Entonces volvió a recibir otro —¡paf!—.
Después de ser apartada de nuevo, la vid de Gu Yue ya no se atrevió a intentar rozarla otra vez. Cambió de estrategia y comenzó a realizar una “danza de vid” frente a la pequeña Vid Demoníaca de Nieve, torciendo su cuerpo en toda clase de formas extrañas.
Yu Su estaba completamente entretenido.
—¡Jajaja, también sabe bailar!
Un destello de sorpresa pasó por los ojos de Gu Yue. Era la primera vez que él también veía eso.
Sin embargo, la pequeña Vid Demoníaca de Nieve parecía un poco desdeñosa. Agitó una liana y luego se retiró nuevamente a la manga de Yu Su.
Yu Su retiró la mano y dijo:
—La pequeña está cansada. Hablemos en otro momento.
Gu Yue asintió. Miró hacia abajo a la Vid Demoníaca de Nieve, que se retiró a regañadientes de vuelta a su manga.
…
Muchas personas notaron la interacción entre Yu Su y Gu Yue.
Aquellos que especulaban sobre una conexión entre Yu Su y el Palacio del Espíritu de Nieve actuaron como si hubieran encontrado pruebas, y sus conversaciones privadas se intensificaron.
—Silencio —anunció el anciano supervisor.
Cuando la multitud se calmó, declaró que el Torneo de Clasificación de los Cien Fuertes del Núcleo Dorado, que había sido suspendido temporalmente, se reanudaba.
—Concursantes, pueden comenzar los desafíos libres.
Todas las miradas se dirigieron hacia Yu Su, Yan Xingsha y Qing Hui. Todos sabían, según el resultado de piedra, papel o tijera, que Qing Hui sería el siguiente en desafiar a Yu Su.
Qing Hui también sonrió al subir al escenario de combate, anunciando con claridad:
—Qing Hui del Pabellón de las Nubes desafía a Yu Su.
…
Yu Su apenas había calentado su asiento cuando tuvo que volver a subir al escenario.
Qing Hui juntó las manos en señal de respeto y dijo:
—Sacerdote Yu Su, por favor, sea indulgente conmigo.
Yu Su sonrió.
—Claro.
A pesar de la actitud humilde de Qing Hui, Yu Su se mantuvo extremadamente alerta. La razón era simple: Qing Hui era, posiblemente, el más misterioso entre la docena de competidores.
Todos los demás ya habían desafiado a Yu Su antes. Yan Xingsha, como discípulo principal de la Secta Wanjian, era frecuentemente tema de conversación, y aunque Yu Su todavía no había luchado formalmente contra él, sabía bastante sobre él.

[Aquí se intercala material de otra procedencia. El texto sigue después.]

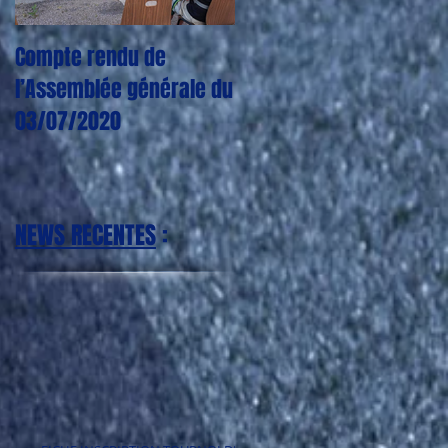
Compte rendu de
CORONAVIRUS : Plus
l’Assemblée générale du
aucun entraînement,
03/07/2020
match, tournoi jusqu'à
nouvel ordre
NEWS RECENTES
:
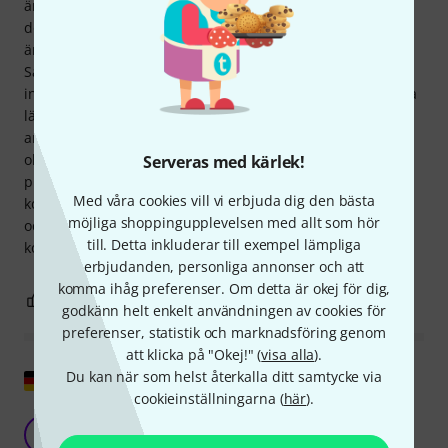
ämnen ingår också (t.ex. kvintcirkeln, skalor etc.). Man bör
dock inte förvänta sig för mycket teori här, vilket jag tycker
är lämpligt. Det finns andra böcker för det.
Sammanfattningsvis: En trevlig presentation som främst
inspirerar till en lust att öva och spela. Den är också ganska
lämplig för självlärda musiker, förutsatt att den inte
används som enda resurs, eftersom för mycket förblir
oklart. Den är förmodligen inte riktigt lämplig som ett
Serveras med kärlek!
primärt undervisningsmedel, utan snarare som ett
Med våra cookies vill vi erbjuda dig den bästa
komplement. Den medföljande CD-skivan är motiverande
möjliga shoppingupplevelsen med allt som hör
och hjälper oss att utveckla ett realistiskt musikaliskt
till. Detta inkluderar till exempel lämpliga
koncept.
erbjudanden, personliga annonser och att
komma ihåg preferenser. Om detta är okej för dig,
8
0
ANMÄL RECENSION
godkänn helt enkelt användningen av cookies för
preferenser, statistik och marknadsföring genom
att klicka på "Okej!" (
visa alla
).
Du kan när som helst återkalla ditt samtycke via
Visa original
cookieinställningarna (
här
).
Bra nybörjarbok
Ö
Ökolilli 29.09.2018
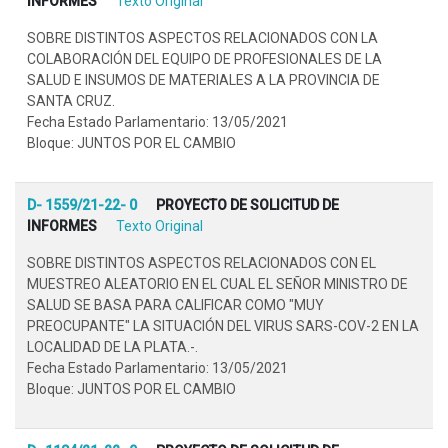
INFORMES
Texto Original
SOBRE DISTINTOS ASPECTOS RELACIONADOS CON LA
COLABORACIÓN DEL EQUIPO DE PROFESIONALES DE LA
SALUD E INSUMOS DE MATERIALES A LA PROVINCIA DE
SANTA CRUZ.
Fecha Estado Parlamentario: 13/05/2021
Bloque: JUNTOS POR EL CAMBIO
D- 1559/21-22- 0
PROYECTO DE SOLICITUD DE
INFORMES
Texto Original
SOBRE DISTINTOS ASPECTOS RELACIONADOS CON EL
MUESTREO ALEATORIO EN EL CUAL EL SEÑOR MINISTRO DE
SALUD SE BASA PARA CALIFICAR COMO "MUY
PREOCUPANTE" LA SITUACIÓN DEL VIRUS SARS-COV-2 EN LA
LOCALIDAD DE LA PLATA.-.
Fecha Estado Parlamentario: 13/05/2021
Bloque: JUNTOS POR EL CAMBIO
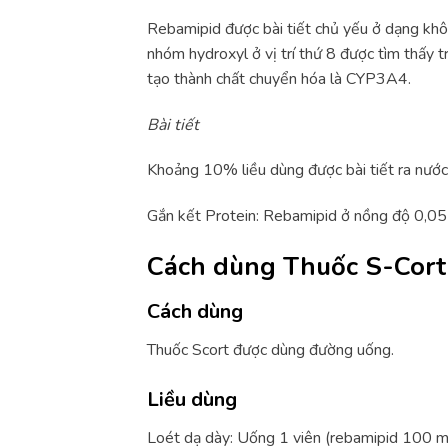
Rebamipid được bài tiết chủ yếu ở dạng khô
nhóm hydroxyl ở vị trí thứ 8 được tìm thấy t
tạo thành chất chuyển hóa là CYP3A4.
Bài tiết
Khoảng 10% liều dùng được bài tiết ra nướ
Gắn kết Protein: Rebamipid ở nồng độ 0,05 
Cách dùng Thuốc S-Cor
Cách dùng
Thuốc Scort được dùng đường uống.
Liều dùng
Loét dạ dày: Uống 1 viên (rebamipid 100 mg)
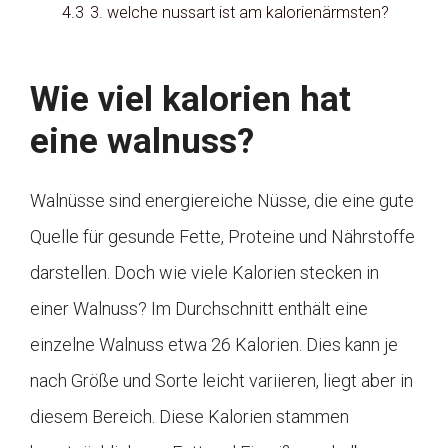
4.3
3. welche nussart ist am kalorienärmsten?
Wie viel kalorien hat
eine walnuss?
Walnüsse sind energiereiche Nüsse, die eine gute
Quelle für gesunde Fette, Proteine und Nährstoffe
darstellen. Doch wie viele Kalorien stecken in
einer Walnuss? Im Durchschnitt enthält eine
einzelne Walnuss etwa 26 Kalorien. Dies kann je
nach Größe und Sorte leicht variieren, liegt aber in
diesem Bereich. Diese Kalorien stammen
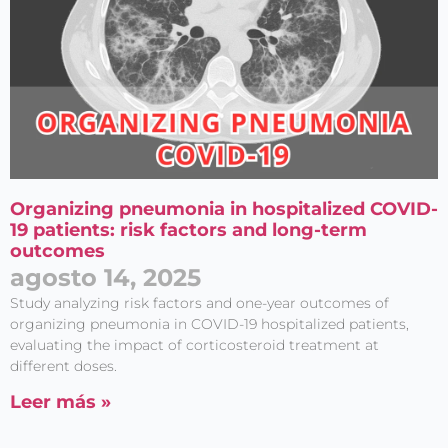
Organizing pneumonia in hospitalized COVID-
19 patients: risk factors and long-term
outcomes
agosto 14, 2025
Study analyzing risk factors and one-year outcomes of
organizing pneumonia in COVID-19 hospitalized patients,
evaluating the impact of corticosteroid treatment at
different doses.
Leer más »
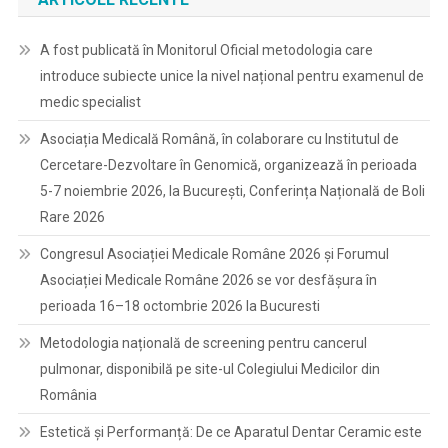
Implementarea
Unitară
A fost publicată în Monitorul Oficial metodologia care
A
introduce subiecte unice la nivel național pentru examenul de
Sistemului
medic specialist
De
Management
Asociația Medicală Română, în colaborare cu Institutul de
Al
Cercetare-Dezvoltare în Genomică, organizează în perioada
Calității
5-7 noiembrie 2026, la București, Conferința Națională de Boli
SR
Rare 2026
EN
IS0
Congresul Asociației Medicale Române 2026 și Forumul
9001:2015”
Asociației Medicale Române 2026 se vor desfășura în
–
perioada 16–18 octombrie 2026 la Bucuresti
SIPOCA
51.
Metodologia națională de screening pentru cancerul
pulmonar, disponibilă pe site-ul Colegiului Medicilor din
România
Estetică și Performanță: De ce Aparatul Dentar Ceramic este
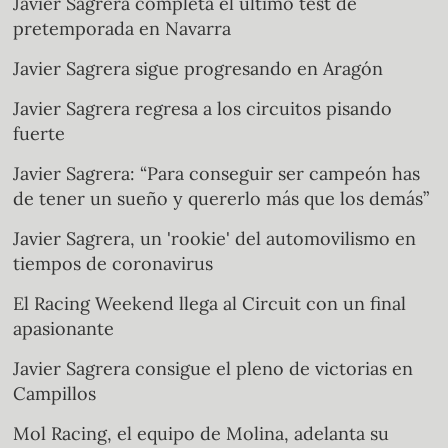
Javier Sagrera completa el último test de
pretemporada en Navarra
Javier Sagrera sigue progresando en Aragón
Javier Sagrera regresa a los circuitos pisando
fuerte
Javier Sagrera: “Para conseguir ser campeón has
de tener un sueño y quererlo más que los demás”
Javier Sagrera, un 'rookie' del automovilismo en
tiempos de coronavirus
El Racing Weekend llega al Circuit con un final
apasionante
Javier Sagrera consigue el pleno de victorias en
Campillos
Mol Racing, el equipo de Molina, adelanta su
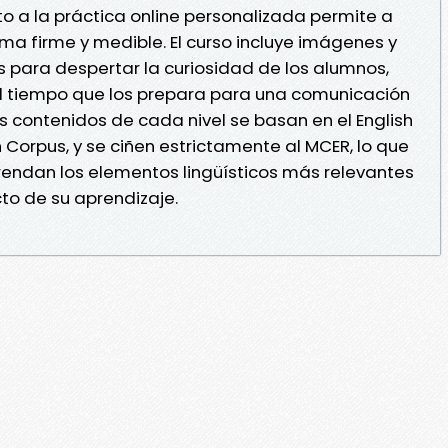
nto a la práctica online personalizada permite a
ma firme y medible. El curso incluye imágenes y
 para despertar la curiosidad de los alumnos,
al tiempo que los prepara para una comunicación
os contenidos de cada nivel se basan en el English
h Corpus, y se ciñen estrictamente al MCER, lo que
endan los elementos lingüísticos más relevantes
to de su aprendizaje.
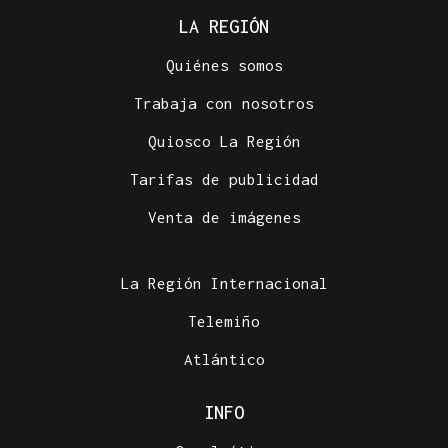
LA REGIÓN
Quiénes somos
Trabaja con nosotros
Quiosco La Región
Tarifas de publicidad
Venta de imágenes
La Región Internacional
Telemiño
Atlántico
INFO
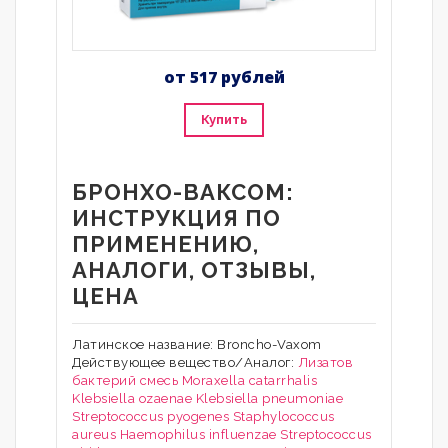
от 517 рублей
Купить
БРОНХО-ВАКСОМ:
ИНСТРУКЦИЯ ПО
ПРИМЕНЕНИЮ,
АНАЛОГИ, ОТЗЫВЫ,
ЦЕНА
Латинское название: Broncho-Vaxom
Действующее вещество/Аналог:
Лизатов
бактерий смесь
Moraxella catarrhalis
Klebsiella ozaenae
Klebsiella pneumoniae
Streptococcus pyogenes
Staphylococcus
aureus
Haеmophilus influenzae
Streptococcus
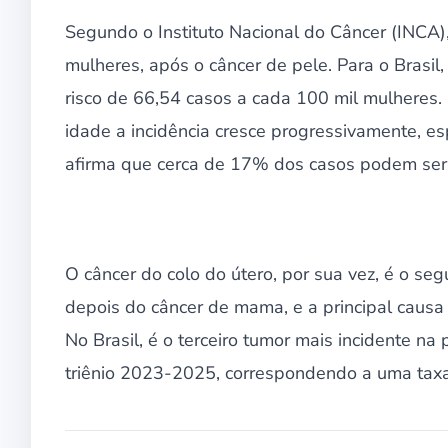
Segundo o Instituto Nacional do Câncer (INCA)
mulheres, após o câncer de pele. Para o Brasi
risco de 66,54 casos a cada 100 mil mulheres.
idade a incidência cresce progressivamente, e
afirma que cerca de 17% dos casos podem ser 
O câncer do colo do útero, por sua vez, é o s
depois do câncer de mama, e a principal causa
No Brasil, é o terceiro tumor mais incidente n
triênio 2023-2025, correspondendo a uma taxa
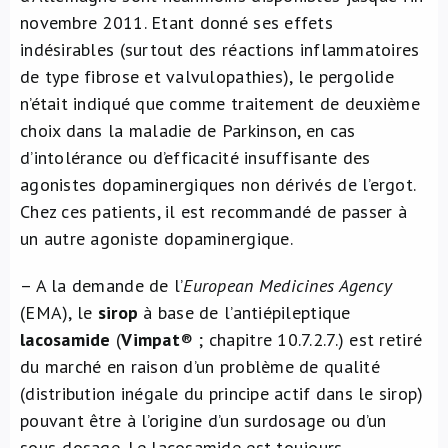
novembre 2011. Etant donné ses effets
indésirables (surtout des réactions inflammatoires
de type fibrose et valvulopathies), le pergolide
n’était indiqué que comme traitement de deuxième
choix dans la maladie de Parkinson, en cas
d’intolérance ou d’efficacité insuffisante des
agonistes dopaminergiques non dérivés de l’ergot.
Chez ces patients, il est recommandé de passer à
un autre agoniste dopaminergique.
– A la demande de l’
European Medicines Agency
(EMA), le
sirop
à base de l’antiépileptique
lacosamide
(
Vimpat
® ; chapitre 10.7.2.7.) est retiré
du marché en raison d’un problème de qualité
(distribution inégale du principe actif dans le sirop)
pouvant être à l’origine d’un surdosage ou d’un
sous-dosage. Le lacosamide est toujours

Solo Qing Hui seguía siendo enigmático; la información que Yu Su había reunido de distintas fuentes sobre él era fragmentaria, mucho menor que la que tenía sobre los demás.
Para decirlo claramente, incluso Kong Jue del Templo Putuo tenía una presencia más fuerte que él.
Sin embargo, Qing Hui era, sin duda, alguien difícil de ignorar. Era excepcionalmente apuesto, poseía un carisma sobresaliente, y nadie que lo conociera podría olvidarlo.
Yu Su sospechaba que este fenómeno se debía a dos razones: en primer lugar, los discípulos del Pabellón de las Nubes eran generalmente conocidos por ser discretos y misteriosos; en segundo lugar… sospechaba que tenía que ver con el método de cultivo de Qing Hui.
Los métodos de cultivo de los discípulos del Pabellón de las Nubes eran bastante poco convencionales.